Spatial pattern of correlation coefficients between different daily drought indices (i.e., DEDI in column (a), SPEI in column (b), and EDDI in column (c)) and the soil moisture (abbreviated as SM) in different seasons during the period 1979–2021. The stippled areas indicate the correlation being statistically significant at a 5% level.

Fig. 10
figure 10

Comparisons of the correlation coefficients between different daily drought indices (i.e., DEDI, SPEI, and EDDI) and the soil moisture (abbreviated as SM) in each grid of the column (a) global continental land areas, and the column (b) the Köppen-Geiger climate zones in different seasons during the period 1979–2021. The box contains the values from the 25th (bottom) to the 75th (top) percentile, a horizontal line inside the box denotes the median, and the vertical lines denoting whiskers represent the extreme values.

Fig. 11
figure 11

Density scatter comparisons of the correlation coefficients between different daily drought indices (i.e., DEDI, SPEI, and EDDI) and the vapor pressure deficit (abbreviated as VPD) in each grid of the global land in different seasons during the period 1979–2021. Rvpd&dedi, Rvpd&spei, and Rvpd&eddi indicates the correlations between VPD and DEDI, SPEI, and EDDI, respectively.

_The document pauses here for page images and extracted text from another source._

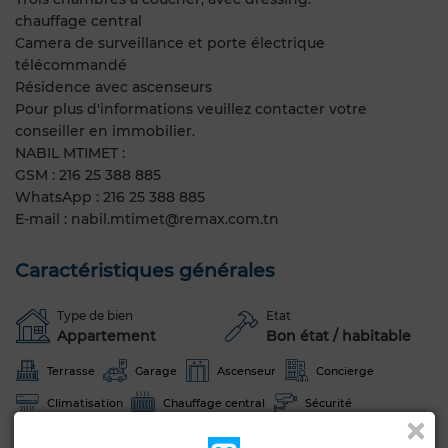
chauffage central
Camera de surveillance et porte électrique
télécommandé
Résidence avec ascenseurs
Pour plus d'informations veuillez contacter votre
conseiller en immobilier.
NABIL MTIMET :
GSM : 216 25 388 885
WhatsApp : 216 25 388 885
E-mail : nabil.mtimet@remax.com.tn
Caractéristiques générales
Type de bien
Etat
Appartement
Bon état / habitable
Terrasse
Garage
Ascenseur
Concierge
Climatisation
Chauffage central
Sécurité
Cuisine équipée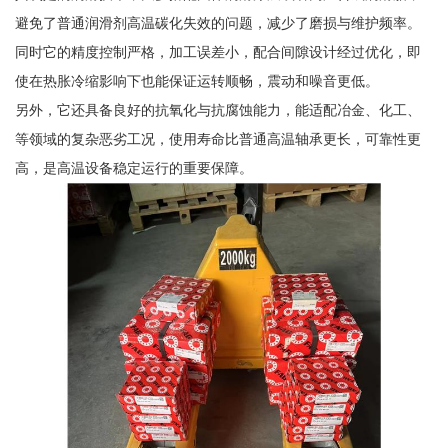
避免了普通润滑剂高温碳化失效的问题，减少了磨损与维护频率。
同时它的精度控制严格，加工误差小，配合间隙设计经过优化，即
使在热胀冷缩影响下也能保证运转顺畅，震动和噪音更低。
另外，它还具备良好的抗氧化与抗腐蚀能力，能适配冶金、化工、
等领域的复杂恶劣工况，使用寿命比普通高温轴承更长，可靠性更
高，是高温设备稳定运行的重要保障。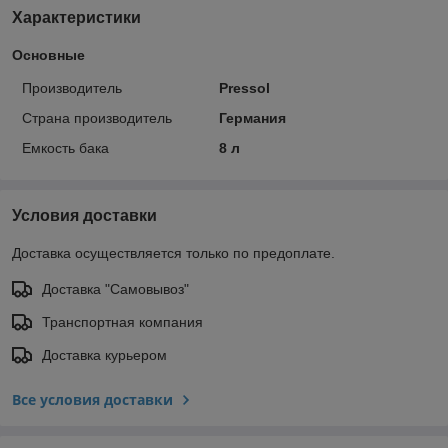
Характеристики
Основные
Производитель
Pressol
Страна производитель
Германия
Емкость бака
8 л
Условия доставки
Доставка осуществляется только по предоплате.
Доставка "Самовывоз"
Транспортная компания
Доставка курьером
Все условия доставки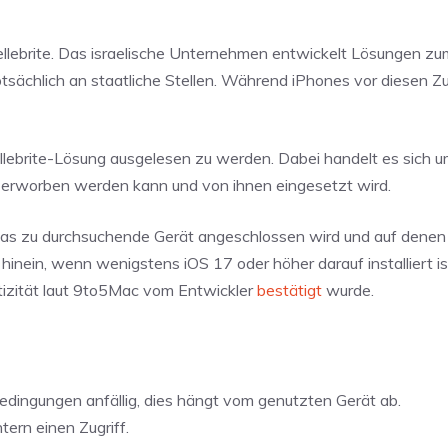
ellebrite. Das israelische Unternehmen entwickelt Lösungen z
ächlich an staatliche Stellen. Während iPhones vor diesen Zu
llebrite-Lösung ausgelesen zu werden. Dabei handelt es sich u
 erworben werden kann und von ihnen eingesetzt wird.
e das zu durchsuchende Gerät angeschlossen wird und auf denen
t hinein, wenn wenigstens iOS 17 oder höher darauf installiert is
tizität laut 9to5Mac vom Entwickler
bestätigt
wurde.
Bedingungen anfällig, dies hängt vom genutzten Gerät ab.
ern einen Zugriff.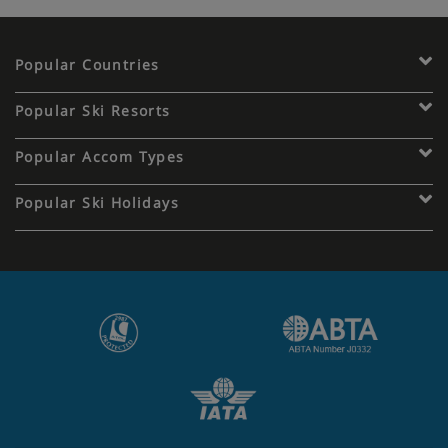
Popular Countries
Popular Ski Resorts
Popular Accom Types
Popular Ski Holidays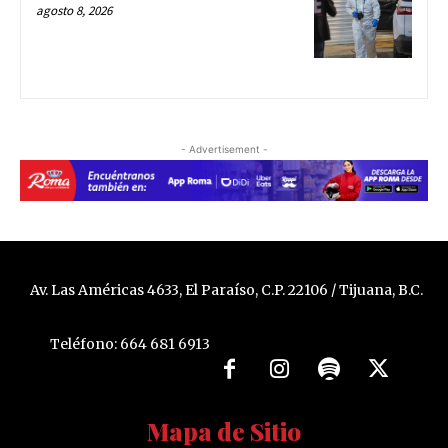
agosto 8, 2026
- Advertisement -
Av. Las Américas 4633, El Paraíso, C.P. 22106 / Tijuana, B.C.
Teléfono: 664 681 6913
Mapa de Sitio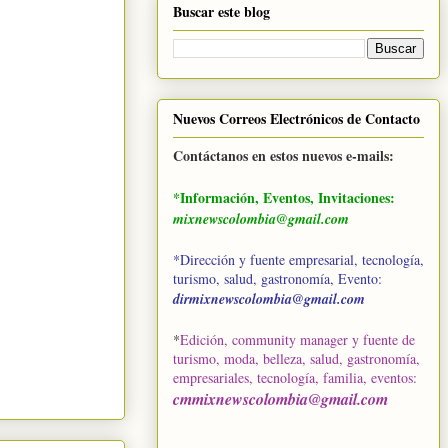
Buscar este blog
Nuevos Correos Electrónicos de Contacto
Contáctanos en estos nuevos e-mails:
*Información, Eventos, Invitaciones:
mixnewscolombia@gmail.com
*Dirección y fuente empresarial, tecnología,
turismo, salud, gastronomía, Evento:
dirmixnewscolombia@gmail.com
*
Edición, community manager y fuente de
turismo, moda, belleza, salud, gastronomía,
empresariales, tecnología, familia, eventos
:
cmmixnewscolombia@gmail.com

The colors of the density scatter denote the density of points, i.e., darker red is higher density and darker blue is lower density. The black dashed line is the 1:1 line.

Usage Notes

The interpretation of the DEDI should be cautious in certain contexts, such as desert areas (e.g., the Sahara Desert) due to excessive evaporation forced by dry air and a lack of observations, forested regions (e.g., the Congo and Amazon basins) due to the ignorance of the signal under vegetation canopy, or frozen conditions (especially at high latitudes) due to the underrepresentation of freeze-thaw parameterization. In addition, the AET used to calculate DEDI is a total evaporation of different components, including bare-soil evaporation, interception loss, and transpiration. Caution should be exercised when the DEDI is validated against soil moisture due to the independency of interception loss from the soil water content, especially during rain events.